第四話 第八部 デビューと歌
「それじゃあ音楽流すよ…。」
楓が再生ボタンを押す。私たちのデビュー曲の練習…。どうなっていくのだろうか。
カンカンカン
ドラムスティックを叩く音が聞こえると音楽が流れる。私は大きく口を開けて歌う。恭花さんも笑顔のまま楽しそうに歌う。そして何よりも楓の声量が大きい。そしてはっきりと綺麗に聞こえてくる。私も一生懸命声を出しているけど聞こえているのかどうか心配になる。恭花さんの声はしっかりと聞こえてくるし、カラオケで聞いていたように音程も取れている。そしてなによりも楓の成長がすごい。この短期間でこんなに上手くなるなんて。
ジャーーン!
「いぇい!!」
最後は皆で声を掛け合って終わった。しかもポーズまでちゃっかりとってしまった。楓はボタンを押すと別の機械のボタンも押した。
「それじゃあ今歌った奴をもう一度聞いてみよう!」
「そんなことしてたんだ!」
「ちょ、ちょっと恥ずかしいよね…。」
楓は再生ボタンを押して先ほど歌っていたものを流し始めた。
「これは本当にどこがダメかが分かるよ。

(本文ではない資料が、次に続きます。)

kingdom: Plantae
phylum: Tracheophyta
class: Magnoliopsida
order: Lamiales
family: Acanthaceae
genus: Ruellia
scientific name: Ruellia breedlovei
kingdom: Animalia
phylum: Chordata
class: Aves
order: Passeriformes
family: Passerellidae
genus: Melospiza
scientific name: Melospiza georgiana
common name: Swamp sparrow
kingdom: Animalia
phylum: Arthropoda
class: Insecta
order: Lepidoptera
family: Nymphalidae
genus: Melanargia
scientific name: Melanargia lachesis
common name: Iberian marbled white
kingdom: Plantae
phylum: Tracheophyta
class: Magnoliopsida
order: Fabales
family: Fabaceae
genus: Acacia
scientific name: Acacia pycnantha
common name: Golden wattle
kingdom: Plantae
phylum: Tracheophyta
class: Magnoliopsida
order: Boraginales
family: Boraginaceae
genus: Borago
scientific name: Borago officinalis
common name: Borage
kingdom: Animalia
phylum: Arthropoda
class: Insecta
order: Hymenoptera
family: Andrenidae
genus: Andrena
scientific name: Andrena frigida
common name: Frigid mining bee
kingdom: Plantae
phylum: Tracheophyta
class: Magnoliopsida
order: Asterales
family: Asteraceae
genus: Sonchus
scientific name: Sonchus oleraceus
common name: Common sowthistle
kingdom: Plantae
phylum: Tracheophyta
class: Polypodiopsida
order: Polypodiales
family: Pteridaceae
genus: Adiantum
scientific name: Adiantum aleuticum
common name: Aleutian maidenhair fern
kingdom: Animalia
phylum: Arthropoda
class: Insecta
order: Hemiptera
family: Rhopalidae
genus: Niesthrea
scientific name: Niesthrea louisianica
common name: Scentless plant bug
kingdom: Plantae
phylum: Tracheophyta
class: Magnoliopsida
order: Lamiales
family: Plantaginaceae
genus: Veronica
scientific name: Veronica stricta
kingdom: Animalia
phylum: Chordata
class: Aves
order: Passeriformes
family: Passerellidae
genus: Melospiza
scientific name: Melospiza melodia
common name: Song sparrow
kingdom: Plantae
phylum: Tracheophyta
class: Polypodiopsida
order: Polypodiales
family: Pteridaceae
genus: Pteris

CDとは違って生の歌をそのまま取っているから一番今足りないものや、ダメなところが分かるよ。もちろん良いところも見つかるから安心してね!」
楓はニコニコしながら曲が流れるのを待っていた。そして始まると同時に私たちの声が聞こえてきた。全員がそろっていると綺麗に聞こえてくる。後は一人ずつの歌がどうなっているかをしっかり聞かないと。
「楓はやっぱりいい声だね。」
「ありがとう。次は千代乃だよ。」
次は私の出番になってきた。どんな声で歌えているのかな…。
「おおー。いいわね。」
「音程もしっかり取れているし。」
自分の声を自分で聞くのはちょっぴり恥ずかしい。でもグループのためにしっかり聞かないと。